Mamá entra en la cocina a preparar café y papá y yo vamos al cuarto de baño a hacer pis. Nos ponemos codo con codo delante del retrete y dirigimos nuestros dos arcos amarillos de manera que se encuentren y se mezclen en el agua clara, y a mí me parece de lo más interesante cómo al principio aún se percibe la separación entre amarillo y transparente pero en unos segundos todo es de un mismo color amarillo claro. Ahora se me da bien apuntar, pero cuando era pequeño se me caían gotitas de pis al suelo casi siempre y mamá me hacía limpiarlas con una esponja y enjuagar la esponja bajo el grifo, y me asqueaba pensar que estaba tocando mi propio pis con las manos.
El vuelo de mamá no despega hasta las siete de la tarde pero sé que todo nuestro día estará impregnado por esa idea. Mientras toma el café tiene los ojos inquietos entre maletas y pasaportes, visados y mapas, y veo que no queda sitio para mí.
– ¿No es increíble, Aron? En menos de veinticuatro horas estaré en Alemania. ¡Es una locura! Mm, mm, mm, vamos a ver. Una lista, eso necesito, hacer una lista. Recuérdalo siempre, Randall: cuando te veas desbordado, haz una lista. Echa un buen vistazo a tus obligaciones y apúntalas en un papel de más a menos importantes. Hay que empezar con la tarea más importante, la más difícil, la que menos te apetezca hacer. A eso se le llama coger el toro por los cuernos.

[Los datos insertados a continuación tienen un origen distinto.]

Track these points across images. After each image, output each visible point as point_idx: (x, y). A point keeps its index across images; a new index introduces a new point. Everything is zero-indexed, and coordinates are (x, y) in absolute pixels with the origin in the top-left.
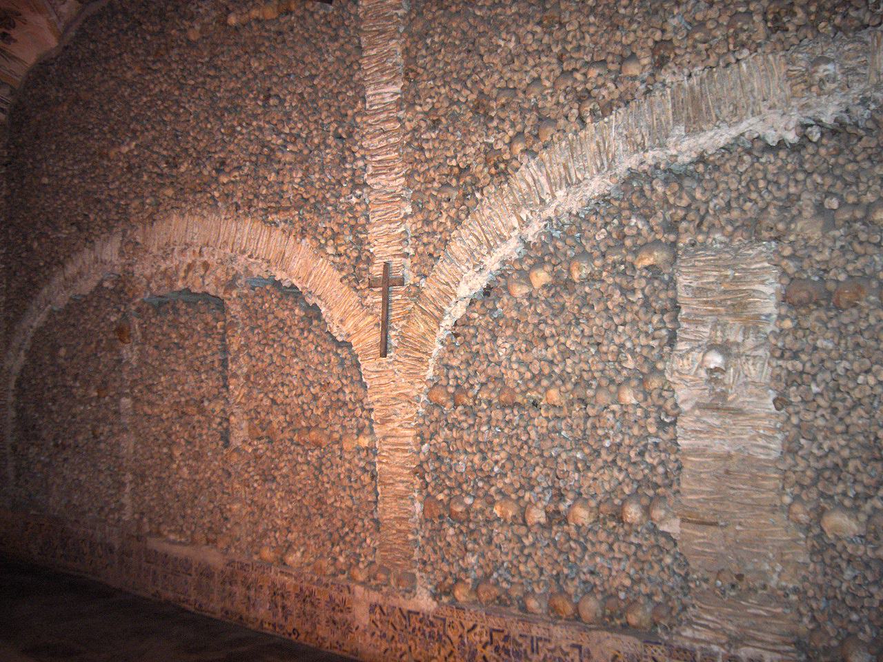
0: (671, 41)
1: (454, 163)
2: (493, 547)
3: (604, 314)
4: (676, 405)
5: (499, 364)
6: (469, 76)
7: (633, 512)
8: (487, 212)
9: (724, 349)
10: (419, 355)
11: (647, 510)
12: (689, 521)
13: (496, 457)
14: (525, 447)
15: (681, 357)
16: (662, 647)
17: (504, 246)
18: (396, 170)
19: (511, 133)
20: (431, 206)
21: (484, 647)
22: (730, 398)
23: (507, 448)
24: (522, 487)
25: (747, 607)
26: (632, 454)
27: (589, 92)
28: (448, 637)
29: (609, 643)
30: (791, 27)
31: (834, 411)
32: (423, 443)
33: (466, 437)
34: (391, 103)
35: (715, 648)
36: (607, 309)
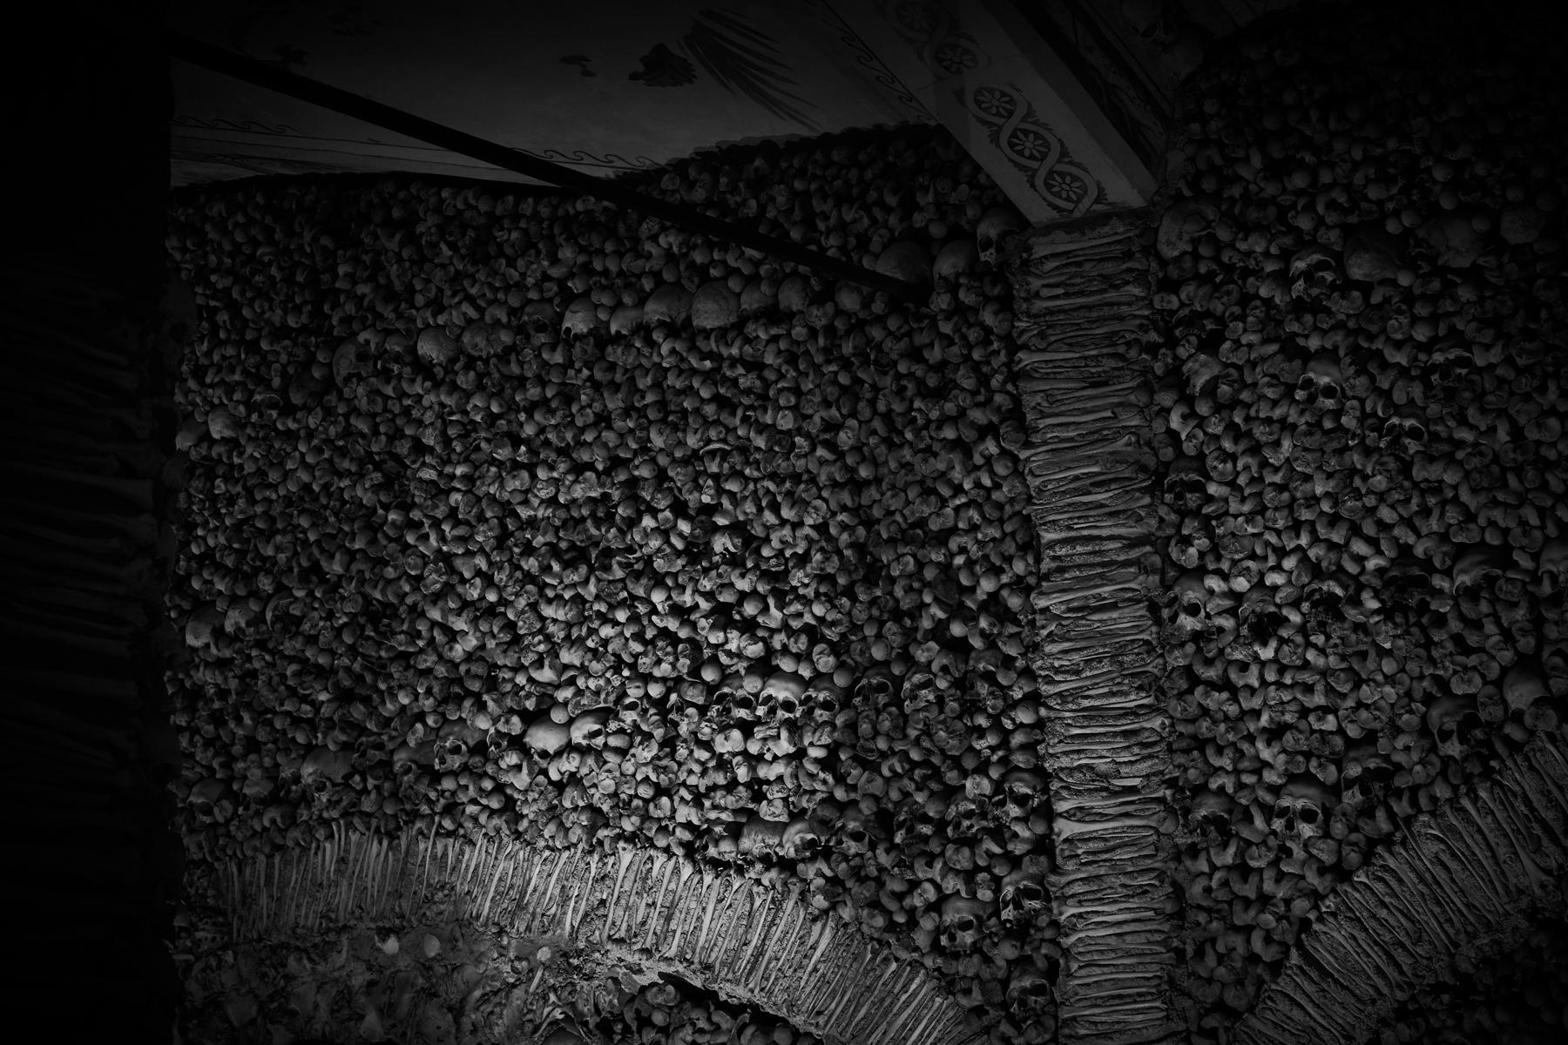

– Yo nunca paso de ahí -comenta papá-, porque el toro siempre me cornea y el público se pone en pie, jaleándolo, y lo único que puedo hacer es quedarme ahí tumbado y desangrarme hasta morir.
– ¡Aron!
– No, tu madre tiene razón, Ran. No hagas hoy lo que puedas dejar para mañana.
– ¡Es al revés! -digo yo, entre risas-. No dejes para mañana…
– Ah, ¿sí? Perdona… Por alguna razón siempre me equivoco con ese refrán.
– Y bien, ¿cuál es tu toro, Sadie?
– ¿Eh?
– ¿El que has decidido coger por los cuernos hoy?